Les « nouveaux faucons » de Xi Jinping prennent leur envol
Sur tous les continents, des diplomates chinois multiplient les messages agressifs à l’égard de l’Occident et les fausses informations, relayés par les réseaux sociaux.
Il avait déjà été rappelé à l’ordre par le Quai d’Orsay. Mais Lu Shaye, ambassadeur de Chine à Paris, a récidivé, via un texte anonyme publié sur le site de sa représentation diplomatique qui stigmatise les « aigreurs » de l’Occident face à la « victoire de la Chine sur l’épidémie » et accuse la France d’avoir laissé mourir de faim et de maladie les personnes âgées dans les Ehpad. Passablement agacé par ces énièmes outrances, Jean-Yves Le Drian, ministre des Affaires étrangères, a convoqué le diplomate de 55 ans le 14 avril.
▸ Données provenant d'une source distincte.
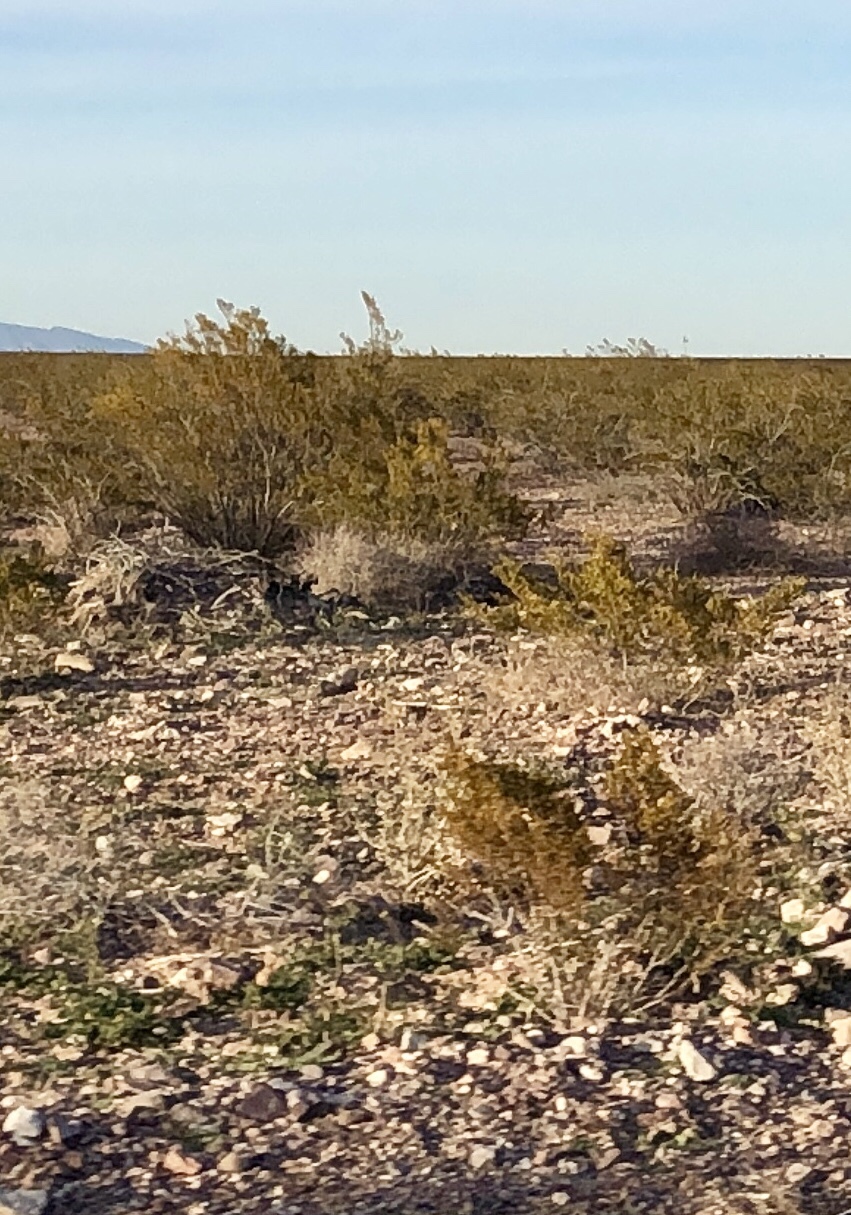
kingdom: Plantae
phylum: Tracheophyta
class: Magnoliopsida
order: Zygophyllales
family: Zygophyllaceae
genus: Larrea
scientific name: Larrea tridentata
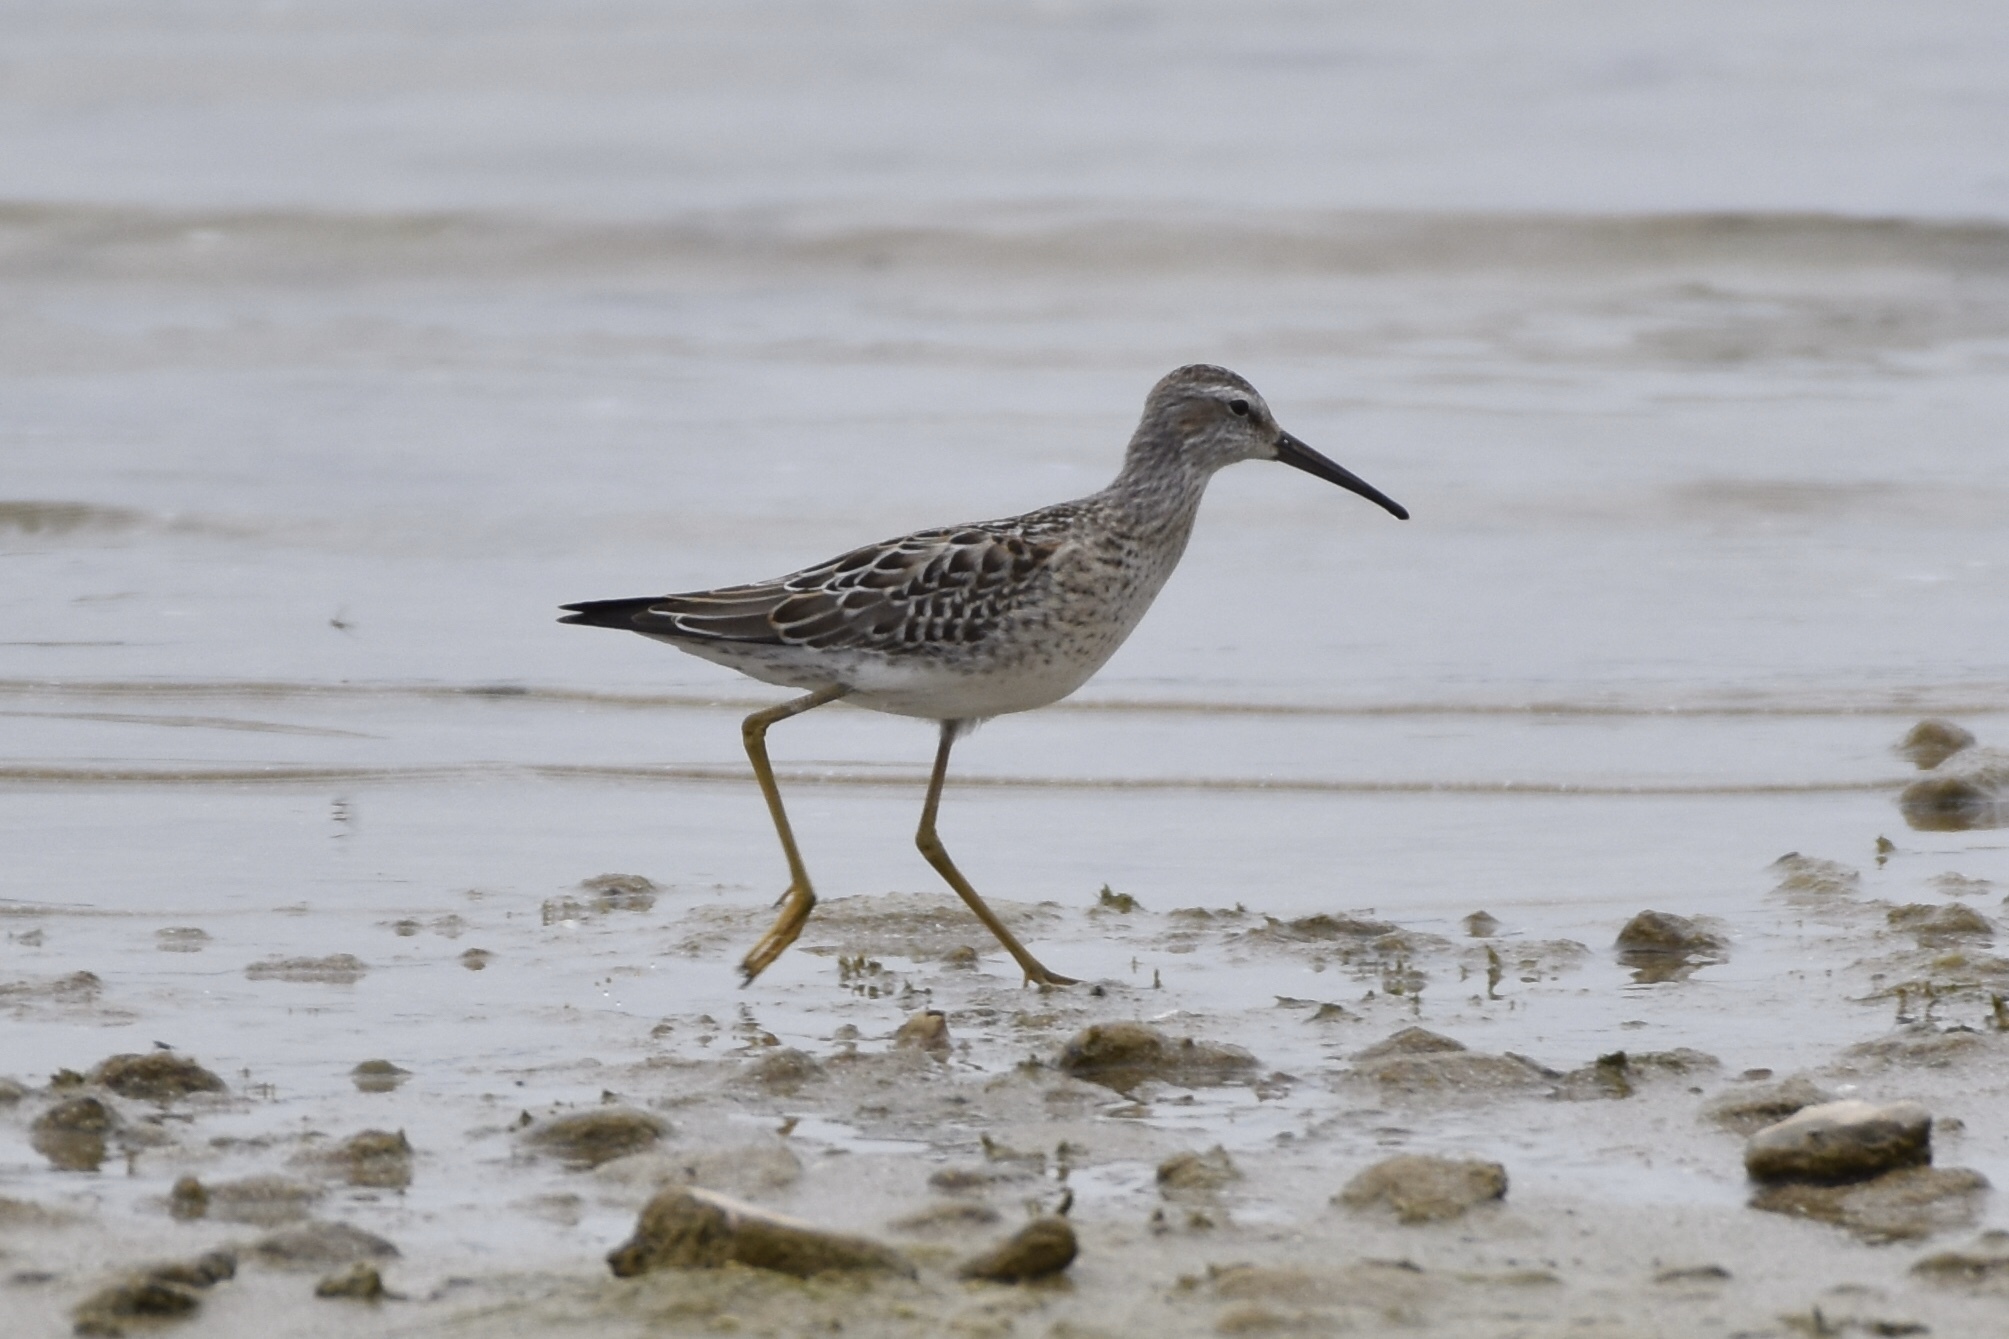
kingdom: Animalia
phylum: Chordata
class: Aves
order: Charadriiformes
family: Scolopacidae
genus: Calidris
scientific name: Calidris himantopus
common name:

Pékin a évoqué des « malentendus ». Pourtant, Lu Shaye s’était déjà illustré en janvier 2019 lorsqu’il était ambassadeur à Ottawa, en pleine crise sino-canadienne. Après l’arrestation à Vancouver de la directrice financière du géant des télécoms Huawei, il avait dénoncé « l’égoïsme occidental » et le « suprémacisme blanc ». Ces saillies lui valurent d’être promu à Paris quelques mois plus tard.
Lu Shaye est loin d’être le seul diplomate chinois à multiplier les déclarations au vitriol et les fake news, abondamment relayées sur les réseaux sociaux, dont Twitter (une application pourtant interdite dans l’empire du Milieu). L’un des plus virulents, Zhao Lijian, porte-parole du ministère des Affaires étrangères, a suggéré le mois dernier que le coronavirus a été introduit en Chine par l’armée américaine. Dans son poste précédent, au Pakistan, il s’était livré à un pugilat sur Twitter avec Susan Rice, ex-conseillère à la sécurité nationale de Barack Obama.
Marquant une nette rupture avec la posture de profil bas prônée par l’ancien dirigeant Deng Xiaoping, ces « nouveaux faucons » de la diplomatie chinoise ont pris leur envol depuis l’arrivée au pouvoir de Xi Jinping, fin 2012. Particulièrement actifs ces derniers mois en Afrique du Sud, au Pérou, au Kazakhstan, en Suède ou en France, ils ont reçu pour instruction spécifique de la part de « l’empereur rouge » de défendre bec et ongles le régime communiste. « Ces hauts fonctionnaires parlent surtout au “président à vie”, à qui ils cherchent à plaire pour grimper les échelons, et à leur opinion publique, en martelant la propagande officielle », décrypte JeanMaurice Ripert, ambassadeur en Chine de 2017 à 2019. Quitte à déraper.
Cette attitude s’intensifie à la faveur de la pandémie de Covid-19. La Chine, accusée par l’Occident d’avoir caché la vérité et sous-estimé le nombre de victimes sur son sol, contre-attaque. « Cette agressivité traduit aussi un malaise interne : une partie de la population est mécontente de la gestion de la crise, et Xi Jinping est contesté par une frange du Parti. Le régime joue la carte du nationalisme, en se bagarrant contre le monde entier, pour essayer de souder le pays », complète Jean-Pierre Cabestan, sinologue à l’Université baptiste de Hongkong. La Chine a beau proclamer la supériorité de son système face au Covid-19, elle sait qu’elle devra tôt ou tard rendre des comptes à son peuple et au reste de la planète. En attendant, elle cherche à détourner l’attention.